Romania: GDP records broadly stable growth in Q3
Growth strengthened in the third quarter, with GDP increasing 2.9% on an annual basis (Q2: +2.7% year on year). On a seasonally-adjusted quarter-on-quarter basis, economic growth waned markedly to 0.9% in Q3, following the previous quarter’s 1.6% growth.
Private consumption, public spending, fixed investment and exports all weakened, as did imports.
Private consumption increased 1.8% in the third quarter, which was below the second quarter’s 5.3% expansion. Public consumption dropped at the sharpest pace since Q3 2022, contracting 0.4% (Q2: +1.9% yoy). Meanwhile, fixed investment growth fell to 11.3% in Q3, marking the worst result since Q3 2022 (Q2: +13.3% yoy).
On the external sector, exports of goods and services contracted 1.6% in Q3, marking the worst reading since Q4 2020 (Q2: +0.6% yoy). In addition, imports of goods and services deteriorated, contracting 8.5% in Q3 (Q2: +0.9% yoy).
The economy should expand at a faster clip in 2024 than this year, thanks to a rebound in industrial production and stronger increases in private consumption and exports. Key factors to monitor are fiscal metrics and the renegotiation of the National Recovery Plan with the EU, while slower-than-expected progress on reforms is a downside risk.
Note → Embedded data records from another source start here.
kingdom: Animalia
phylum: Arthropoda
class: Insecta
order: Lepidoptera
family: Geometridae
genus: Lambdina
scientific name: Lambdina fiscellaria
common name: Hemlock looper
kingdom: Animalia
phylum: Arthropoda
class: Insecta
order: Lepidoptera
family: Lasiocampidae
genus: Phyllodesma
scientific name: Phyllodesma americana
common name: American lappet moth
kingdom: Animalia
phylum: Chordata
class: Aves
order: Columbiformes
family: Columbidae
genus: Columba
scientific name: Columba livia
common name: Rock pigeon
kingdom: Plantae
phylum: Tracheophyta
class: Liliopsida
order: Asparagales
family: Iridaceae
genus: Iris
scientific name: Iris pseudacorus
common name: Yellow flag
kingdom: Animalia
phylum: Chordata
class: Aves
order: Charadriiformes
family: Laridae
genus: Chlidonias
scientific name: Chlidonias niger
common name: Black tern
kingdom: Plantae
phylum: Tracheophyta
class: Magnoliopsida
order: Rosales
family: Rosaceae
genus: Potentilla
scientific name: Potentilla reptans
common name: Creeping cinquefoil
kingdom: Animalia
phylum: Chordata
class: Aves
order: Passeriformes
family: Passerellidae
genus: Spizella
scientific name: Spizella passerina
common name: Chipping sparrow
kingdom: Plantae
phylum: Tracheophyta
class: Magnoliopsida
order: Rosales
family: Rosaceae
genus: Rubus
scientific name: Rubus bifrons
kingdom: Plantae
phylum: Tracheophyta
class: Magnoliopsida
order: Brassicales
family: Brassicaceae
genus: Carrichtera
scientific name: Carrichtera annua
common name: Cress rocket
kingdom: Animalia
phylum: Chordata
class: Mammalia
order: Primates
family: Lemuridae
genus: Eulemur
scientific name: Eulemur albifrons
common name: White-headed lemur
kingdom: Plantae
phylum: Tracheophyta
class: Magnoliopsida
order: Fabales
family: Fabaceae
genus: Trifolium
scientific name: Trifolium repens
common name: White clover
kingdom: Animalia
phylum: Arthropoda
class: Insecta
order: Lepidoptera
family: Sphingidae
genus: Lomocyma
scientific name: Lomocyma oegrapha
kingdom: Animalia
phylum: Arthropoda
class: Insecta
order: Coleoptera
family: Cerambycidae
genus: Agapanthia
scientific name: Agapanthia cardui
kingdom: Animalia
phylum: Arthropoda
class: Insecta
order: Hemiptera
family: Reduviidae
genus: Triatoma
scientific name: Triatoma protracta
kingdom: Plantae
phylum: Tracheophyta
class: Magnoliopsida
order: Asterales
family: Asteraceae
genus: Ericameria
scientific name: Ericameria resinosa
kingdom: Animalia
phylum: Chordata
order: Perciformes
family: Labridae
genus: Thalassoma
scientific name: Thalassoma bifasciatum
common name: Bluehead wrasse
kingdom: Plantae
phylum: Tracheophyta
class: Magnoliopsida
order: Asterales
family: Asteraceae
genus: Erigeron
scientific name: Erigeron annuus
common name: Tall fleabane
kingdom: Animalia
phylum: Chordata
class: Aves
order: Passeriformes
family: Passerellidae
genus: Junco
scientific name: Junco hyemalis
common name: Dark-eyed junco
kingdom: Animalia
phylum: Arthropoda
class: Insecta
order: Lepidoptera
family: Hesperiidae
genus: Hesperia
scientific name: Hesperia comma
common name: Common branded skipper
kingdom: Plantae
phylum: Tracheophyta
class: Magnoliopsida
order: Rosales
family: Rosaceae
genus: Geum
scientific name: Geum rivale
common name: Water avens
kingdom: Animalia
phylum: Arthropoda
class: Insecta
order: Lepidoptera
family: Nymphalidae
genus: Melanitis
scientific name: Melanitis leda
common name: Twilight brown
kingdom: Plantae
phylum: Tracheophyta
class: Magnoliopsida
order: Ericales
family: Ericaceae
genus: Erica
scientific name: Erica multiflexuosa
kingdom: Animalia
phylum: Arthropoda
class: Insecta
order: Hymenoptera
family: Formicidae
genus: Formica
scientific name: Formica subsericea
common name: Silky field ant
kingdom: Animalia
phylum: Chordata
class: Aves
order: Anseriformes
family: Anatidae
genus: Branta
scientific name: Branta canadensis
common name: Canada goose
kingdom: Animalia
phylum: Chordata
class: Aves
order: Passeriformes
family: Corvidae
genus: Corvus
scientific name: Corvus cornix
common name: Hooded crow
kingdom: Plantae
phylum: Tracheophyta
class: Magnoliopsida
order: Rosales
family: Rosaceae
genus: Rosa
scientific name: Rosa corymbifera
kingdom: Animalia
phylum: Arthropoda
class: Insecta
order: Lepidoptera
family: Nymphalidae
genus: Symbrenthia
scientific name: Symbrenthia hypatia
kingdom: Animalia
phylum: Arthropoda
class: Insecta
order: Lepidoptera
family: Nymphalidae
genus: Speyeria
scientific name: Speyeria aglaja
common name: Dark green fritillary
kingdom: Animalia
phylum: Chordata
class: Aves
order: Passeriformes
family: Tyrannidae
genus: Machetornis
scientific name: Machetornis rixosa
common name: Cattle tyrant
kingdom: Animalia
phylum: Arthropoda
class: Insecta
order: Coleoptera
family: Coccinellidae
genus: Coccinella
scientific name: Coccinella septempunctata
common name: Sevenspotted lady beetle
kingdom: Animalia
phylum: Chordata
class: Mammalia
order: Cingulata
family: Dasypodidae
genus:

Commenting on the outlook, ING’s Stefan Posea and Valentin Tataru stated:
“For 2024, we are likely to see a rebalancing of the growth drivers from investments towards consumption, though the former should still hold on close to double-digit growth. However, with public wages likely to stay well within double-digit growth and pensions due to be increased by 13.8% starting January 2024 and approximately 22.0% starting September 2024, the private consumption story is likely to show marked improvement.”